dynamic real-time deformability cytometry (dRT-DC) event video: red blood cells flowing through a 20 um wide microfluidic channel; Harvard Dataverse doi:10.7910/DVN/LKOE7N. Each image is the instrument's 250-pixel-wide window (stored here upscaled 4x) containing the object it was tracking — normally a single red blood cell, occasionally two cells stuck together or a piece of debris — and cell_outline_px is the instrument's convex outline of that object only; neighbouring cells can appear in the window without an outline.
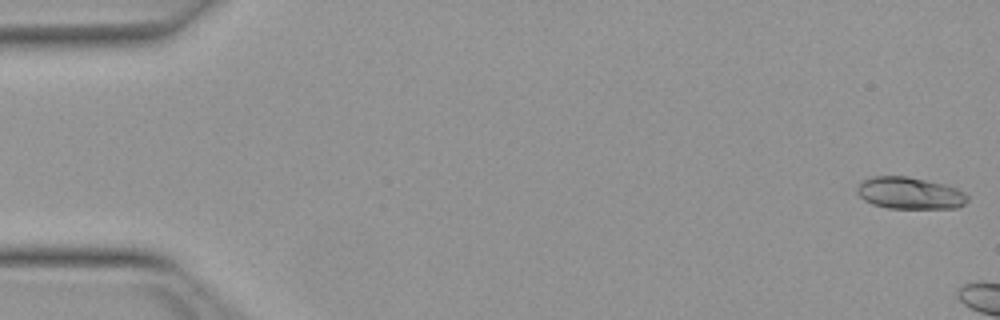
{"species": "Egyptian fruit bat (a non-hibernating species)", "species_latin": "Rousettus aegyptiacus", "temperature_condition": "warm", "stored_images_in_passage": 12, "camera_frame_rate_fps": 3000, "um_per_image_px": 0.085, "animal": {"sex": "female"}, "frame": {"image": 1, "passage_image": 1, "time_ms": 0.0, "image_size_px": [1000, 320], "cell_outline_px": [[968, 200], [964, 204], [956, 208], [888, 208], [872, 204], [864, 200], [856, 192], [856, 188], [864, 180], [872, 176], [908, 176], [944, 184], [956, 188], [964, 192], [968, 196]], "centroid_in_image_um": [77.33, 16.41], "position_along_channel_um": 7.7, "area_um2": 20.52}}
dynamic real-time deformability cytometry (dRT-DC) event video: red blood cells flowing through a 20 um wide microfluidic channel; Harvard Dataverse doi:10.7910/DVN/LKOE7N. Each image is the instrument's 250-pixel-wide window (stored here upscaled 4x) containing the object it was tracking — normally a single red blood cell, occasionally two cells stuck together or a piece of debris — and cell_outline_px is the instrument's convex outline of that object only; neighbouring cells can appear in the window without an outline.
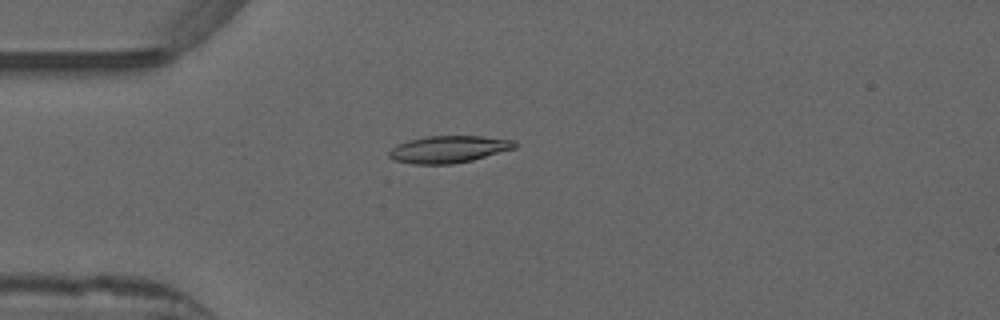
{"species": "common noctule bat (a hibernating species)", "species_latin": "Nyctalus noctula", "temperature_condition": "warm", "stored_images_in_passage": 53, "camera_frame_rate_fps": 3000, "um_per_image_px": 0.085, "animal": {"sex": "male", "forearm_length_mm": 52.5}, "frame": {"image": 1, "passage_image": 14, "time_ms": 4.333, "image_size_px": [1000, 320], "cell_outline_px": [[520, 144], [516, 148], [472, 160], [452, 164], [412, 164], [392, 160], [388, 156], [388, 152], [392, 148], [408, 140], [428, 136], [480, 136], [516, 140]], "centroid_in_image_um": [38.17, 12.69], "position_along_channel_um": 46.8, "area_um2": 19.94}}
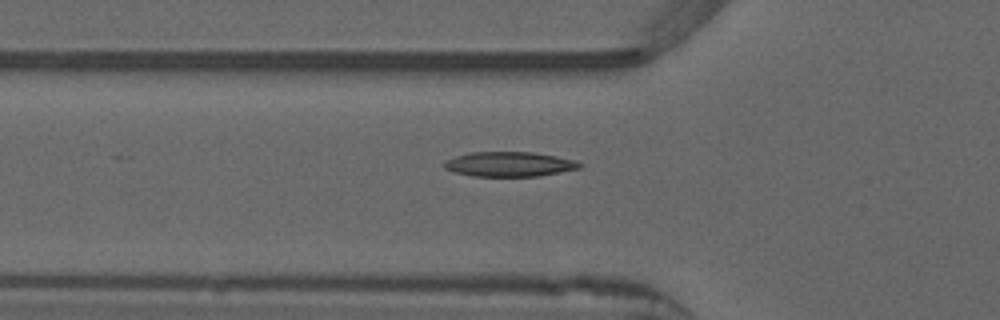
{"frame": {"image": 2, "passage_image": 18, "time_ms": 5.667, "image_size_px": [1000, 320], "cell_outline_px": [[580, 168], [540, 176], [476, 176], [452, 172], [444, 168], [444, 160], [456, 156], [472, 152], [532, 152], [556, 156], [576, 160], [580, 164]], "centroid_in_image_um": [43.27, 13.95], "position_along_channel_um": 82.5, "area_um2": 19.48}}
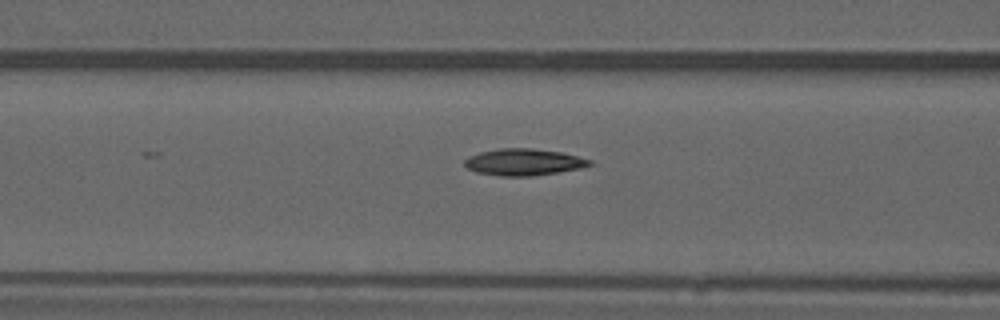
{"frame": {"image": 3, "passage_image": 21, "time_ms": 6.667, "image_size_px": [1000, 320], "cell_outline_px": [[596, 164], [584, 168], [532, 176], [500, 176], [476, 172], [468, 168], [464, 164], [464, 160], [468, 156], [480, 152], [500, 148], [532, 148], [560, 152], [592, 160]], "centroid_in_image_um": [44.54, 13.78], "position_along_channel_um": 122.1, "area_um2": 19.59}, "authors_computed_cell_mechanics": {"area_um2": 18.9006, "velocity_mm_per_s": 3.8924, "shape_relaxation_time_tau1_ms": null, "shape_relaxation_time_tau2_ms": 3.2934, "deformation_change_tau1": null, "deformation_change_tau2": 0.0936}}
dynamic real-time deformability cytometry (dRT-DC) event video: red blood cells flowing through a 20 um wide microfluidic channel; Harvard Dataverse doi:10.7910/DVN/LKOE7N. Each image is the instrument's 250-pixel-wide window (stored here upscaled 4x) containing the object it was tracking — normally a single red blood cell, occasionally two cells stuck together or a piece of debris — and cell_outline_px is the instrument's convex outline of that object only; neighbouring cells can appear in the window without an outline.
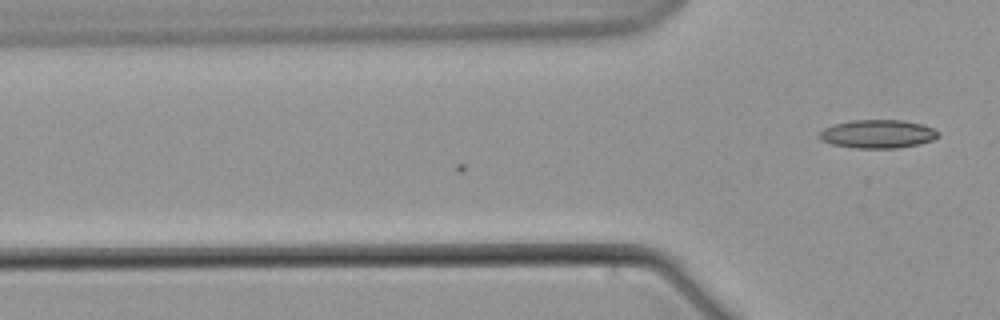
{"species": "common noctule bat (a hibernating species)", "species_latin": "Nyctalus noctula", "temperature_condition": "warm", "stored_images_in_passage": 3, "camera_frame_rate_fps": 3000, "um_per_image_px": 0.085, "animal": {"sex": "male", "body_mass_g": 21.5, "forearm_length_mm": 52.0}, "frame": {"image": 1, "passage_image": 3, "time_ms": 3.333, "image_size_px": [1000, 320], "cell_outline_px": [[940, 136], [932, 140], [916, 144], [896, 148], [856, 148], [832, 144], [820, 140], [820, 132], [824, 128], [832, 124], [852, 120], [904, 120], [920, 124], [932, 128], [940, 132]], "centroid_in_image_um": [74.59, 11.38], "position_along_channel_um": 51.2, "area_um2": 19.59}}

TASK PROMPT: Copy every line above word for word and exclude the pictures.

RESPONSE BELOW:
dynamic real-time deformability cytometry (dRT-DC) event video: red blood cells flowing through a 20 um wide microfluidic channel; Harvard Dataverse doi:10.7910/DVN/LKOE7N. Each image is the instrument's 250-pixel-wide window (stored here upscaled 4x) containing the object it was tracking — normally a single red blood cell, occasionally two cells stuck together or a piece of debris — and cell_outline_px is the instrument's convex outline of that object only; neighbouring cells can appear in the window without an outline.
{"species": "Egyptian fruit bat (a non-hibernating species)", "species_latin": "Rousettus aegyptiacus", "temperature_condition": "warm", "stored_images_in_passage": 12, "camera_frame_rate_fps": 3000, "um_per_image_px": 0.085, "animal": {"sex": "female"}, "frame": {"image": 1, "passage_image": 1, "time_ms": 0.0, "image_size_px": [1000, 320], "cell_outline_px": [[968, 200], [964, 204], [956, 208], [888, 208], [872, 204], [864, 200], [856, 192], [856, 188], [864, 180], [872, 176], [908, 176], [944, 184], [956, 188], [964, 192], [968, 196]], "centroid_in_image_um": [77.33, 16.41], "position_along_channel_um": 7.7, "area_um2": 20.52}}
dynamic real-time deformability cytometry (dRT-DC) event video: red blood cells flowing through a 20 um wide microfluidic channel; Harvard Dataverse doi:10.7910/DVN/LKOE7N. Each image is the instrument's 250-pixel-wide window (stored here upscaled 4x) containing the object it was tracking — normally a single red blood cell, occasionally two cells stuck together or a piece of debris — and cell_outline_px is the instrument's convex outline of that object only; neighbouring cells can appear in the window without an outline.
{"species": "common noctule bat (a hibernating species)", "species_latin": "Nyctalus noctula", "temperature_condition": "warm", "stored_images_in_passage": 53, "camera_frame_rate_fps": 3000, "um_per_image_px": 0.085, "animal": {"sex": "male", "forearm_length_mm": 52.5}, "frame": {"image": 1, "passage_image": 14, "time_ms": 4.333, "image_size_px": [1000, 320], "cell_outline_px": [[520, 144], [516, 148], [472, 160], [452, 164], [412, 164], [392, 160], [388, 156], [388, 152], [392, 148], [408, 140], [428, 136], [480, 136], [516, 140]], "centroid_in_image_um": [38.17, 12.69], "position_along_channel_um": 46.8, "area_um2": 19.94}}
{"frame": {"image": 2, "passage_image": 18, "time_ms": 5.667, "image_size_px": [1000, 320], "cell_outline_px": [[580, 168], [540, 176], [476, 176], [452, 172], [444, 168], [444, 160], [456, 156], [472, 152], [532, 152], [556, 156], [576, 160], [580, 164]], "centroid_in_image_um": [43.27, 13.95], "position_along_channel_um": 82.5, "area_um2": 19.48}}
{"frame": {"image": 3, "passage_image": 21, "time_ms": 6.667, "image_size_px": [1000, 320], "cell_outline_px": [[596, 164], [584, 168], [532, 176], [500, 176], [476, 172], [468, 168], [464, 164], [464, 160], [468, 156], [480, 152], [500, 148], [532, 148], [560, 152], [592, 160]], "centroid_in_image_um": [44.54, 13.78], "position_along_channel_um": 122.1, "area_um2": 19.59}, "authors_computed_cell_mechanics": {"area_um2": 18.9006, "velocity_mm_per_s": 3.8924, "shape_relaxation_time_tau1_ms": null, "shape_relaxation_time_tau2_ms": 3.2934, "deformation_change_tau1": null, "deformation_change_tau2": 0.0936}}
dynamic real-time deformability cytometry (dRT-DC) event video: red blood cells flowing through a 20 um wide microfluidic channel; Harvard Dataverse doi:10.7910/DVN/LKOE7N. Each image is the instrument's 250-pixel-wide window (stored here upscaled 4x) containing the object it was tracking — normally a single red blood cell, occasionally two cells stuck together or a piece of debris — and cell_outline_px is the instrument's convex outline of that object only; neighbouring cells can appear in the window without an outline.
{"species": "common noctule bat (a hibernating species)", "species_latin": "Nyctalus noctula", "temperature_condition": "warm", "stored_images_in_passage": 3, "camera_frame_rate_fps": 3000, "um_per_image_px": 0.085, "animal": {"sex": "male", "body_mass_g": 21.5, "forearm_length_mm": 52.0}, "frame": {"image": 1, "passage_image": 3, "time_ms": 3.333, "image_size_px": [1000, 320], "cell_outline_px": [[940, 136], [932, 140], [916, 144], [896, 148], [856, 148], [832, 144], [820, 140], [820, 132], [824, 128], [832, 124], [852, 120], [904, 120], [920, 124], [932, 128], [940, 132]], "centroid_in_image_um": [74.59, 11.38], "position_along_channel_um": 51.2, "area_um2": 19.59}}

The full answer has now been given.